Natürlich waren die Produktionsbedingungen für Frauen auch wesentlich schwieriger, Frauen wurden noch im 20. Jahrhundert aus der Öffentlichkeit herausgehalten und an den Herd verbannt. Schreibende Frauen galten lange Zeit sogar als anstößig, lächerlich und frivol. Doch in zahlreichen verstaubten Archiven schlummern Schätze, die es wiederzuentdecken gilt:

Die gute Nachricht: Weil Bücher von Autorinnen aus der Literaturgeschichte ausgeschlossen wurden, gibt es in der Vergangenheit unglaublich viel zu entdecken.

Ein Schritt in die richtige Richtung

Natürlich ist Nicole Seiferts Buch nicht das erste, das eine feministische Kritik am Literaturbetrieb formuliert. Seit vielen Jahrzehnten bemüht sich die feministische Literaturwissenschaft um die Anerkennung von Autorinnen und eine Aktualisierung des Kanons. Dennoch ist Seiferts Buch ein ausgezeichneter Einstieg in die aktuelle Debatte und bietet einen guten Überblick. Nicht nur macht sie die misogynen Strukturen in der Kanonisierung und im Literaturbetrieb sichtbar, auch stellt sie zahlreiche lesenswerte und teilweise vergessene Autorinnen vor.
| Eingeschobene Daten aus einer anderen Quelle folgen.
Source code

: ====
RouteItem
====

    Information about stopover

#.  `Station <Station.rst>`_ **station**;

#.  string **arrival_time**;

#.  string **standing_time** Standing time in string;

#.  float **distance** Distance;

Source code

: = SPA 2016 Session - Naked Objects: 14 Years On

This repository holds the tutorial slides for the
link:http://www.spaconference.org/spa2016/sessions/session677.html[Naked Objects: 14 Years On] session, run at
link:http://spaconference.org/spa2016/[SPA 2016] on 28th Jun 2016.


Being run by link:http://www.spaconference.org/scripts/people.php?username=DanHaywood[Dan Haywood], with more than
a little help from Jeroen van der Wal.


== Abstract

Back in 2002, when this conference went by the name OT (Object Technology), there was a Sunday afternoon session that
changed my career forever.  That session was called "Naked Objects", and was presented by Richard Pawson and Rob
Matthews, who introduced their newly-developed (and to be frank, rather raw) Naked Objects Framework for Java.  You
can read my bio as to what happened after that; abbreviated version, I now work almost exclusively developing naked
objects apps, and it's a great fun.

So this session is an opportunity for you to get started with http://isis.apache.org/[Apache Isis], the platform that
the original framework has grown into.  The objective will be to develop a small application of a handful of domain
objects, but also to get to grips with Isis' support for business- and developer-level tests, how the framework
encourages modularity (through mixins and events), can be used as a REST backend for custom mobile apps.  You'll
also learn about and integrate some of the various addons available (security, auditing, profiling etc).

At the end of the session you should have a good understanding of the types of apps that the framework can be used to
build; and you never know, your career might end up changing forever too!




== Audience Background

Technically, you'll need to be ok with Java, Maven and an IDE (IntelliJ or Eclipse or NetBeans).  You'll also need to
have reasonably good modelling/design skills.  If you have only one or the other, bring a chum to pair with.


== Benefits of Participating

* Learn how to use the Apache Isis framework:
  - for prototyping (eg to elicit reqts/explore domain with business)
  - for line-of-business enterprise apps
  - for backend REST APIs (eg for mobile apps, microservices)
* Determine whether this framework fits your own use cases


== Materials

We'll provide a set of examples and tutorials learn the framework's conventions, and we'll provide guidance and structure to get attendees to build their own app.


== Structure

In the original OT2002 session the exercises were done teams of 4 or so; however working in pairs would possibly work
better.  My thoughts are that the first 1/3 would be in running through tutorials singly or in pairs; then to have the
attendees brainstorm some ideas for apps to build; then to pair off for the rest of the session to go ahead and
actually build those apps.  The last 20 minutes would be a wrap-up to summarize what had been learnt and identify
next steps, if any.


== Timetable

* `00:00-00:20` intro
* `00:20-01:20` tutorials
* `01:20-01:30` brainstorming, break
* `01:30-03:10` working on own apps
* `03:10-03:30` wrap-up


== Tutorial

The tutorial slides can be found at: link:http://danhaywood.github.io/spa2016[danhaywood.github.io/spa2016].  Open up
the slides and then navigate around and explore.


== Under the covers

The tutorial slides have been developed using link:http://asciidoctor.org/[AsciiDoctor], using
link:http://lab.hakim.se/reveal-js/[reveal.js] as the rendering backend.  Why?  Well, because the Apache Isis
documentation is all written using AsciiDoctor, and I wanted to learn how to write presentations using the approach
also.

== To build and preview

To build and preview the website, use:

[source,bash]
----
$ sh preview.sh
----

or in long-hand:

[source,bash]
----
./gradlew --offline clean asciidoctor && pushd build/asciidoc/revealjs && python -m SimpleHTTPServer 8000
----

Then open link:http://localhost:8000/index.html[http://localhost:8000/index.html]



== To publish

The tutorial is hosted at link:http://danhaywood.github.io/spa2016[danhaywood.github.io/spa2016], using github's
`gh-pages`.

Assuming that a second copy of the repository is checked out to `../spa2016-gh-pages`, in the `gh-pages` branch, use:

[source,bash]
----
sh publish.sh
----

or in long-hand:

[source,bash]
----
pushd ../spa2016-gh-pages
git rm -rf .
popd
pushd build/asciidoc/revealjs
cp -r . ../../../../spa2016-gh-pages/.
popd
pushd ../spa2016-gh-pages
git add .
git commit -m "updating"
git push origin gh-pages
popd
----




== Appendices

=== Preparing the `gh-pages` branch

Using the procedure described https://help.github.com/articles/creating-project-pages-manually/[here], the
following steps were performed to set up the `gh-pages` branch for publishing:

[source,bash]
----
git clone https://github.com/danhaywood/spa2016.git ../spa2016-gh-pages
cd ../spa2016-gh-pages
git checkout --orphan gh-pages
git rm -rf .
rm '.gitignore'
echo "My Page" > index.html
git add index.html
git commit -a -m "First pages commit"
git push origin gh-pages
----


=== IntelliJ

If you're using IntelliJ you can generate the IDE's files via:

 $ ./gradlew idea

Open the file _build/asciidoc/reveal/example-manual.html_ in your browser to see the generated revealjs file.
Mit ihrem Buch richtet sie sich sowohl an Lesende als auch an den Literaturbetrieb selbst: An Journalist*innen, Literaturwissenschaftler*innen, Verlage und Literaturinstitutionen. Gut recherchiert und wissenschaftlich fundiert, aber dennoch in einer zugänglichen und klaren Sprache, prangert sie die Missstände an. Trotz einiger Wiederholungen und zwischenzeitlicher Längen leistet sie damit einen wichtigen Beitrag für den aktuellen Literaturbetrieb.

Dabei unterschlägt sie nicht die positiven Entwicklungen der letzten Jahre: „Es tut sich was.“, konstatiert sie. Wir seien bereits am Anfang struktureller Veränderungen und der Feminismus sei zum „Trendthema“ geworden. Doch damit die Marginalisierung von Autorinnen auch langfristig ein Ende finde und sich der literarische Kanon wandele, brauche es gezielte Bemühungen. Und so ist Nicole Seiferts FRAUENLITERATUR. Abgewertet, vergessen, wiederentdeckt vor allem Anstoß, Empowerment und Inspiration: Wir müssen endlich unseren Horizont erweitern.


Nicole Seifert: FRAUENLITERATUR. Abgewertet, vergessen, wiederentdeckt, Berlin: Kiepenheuer&Witsch 2021, 224 Seiten.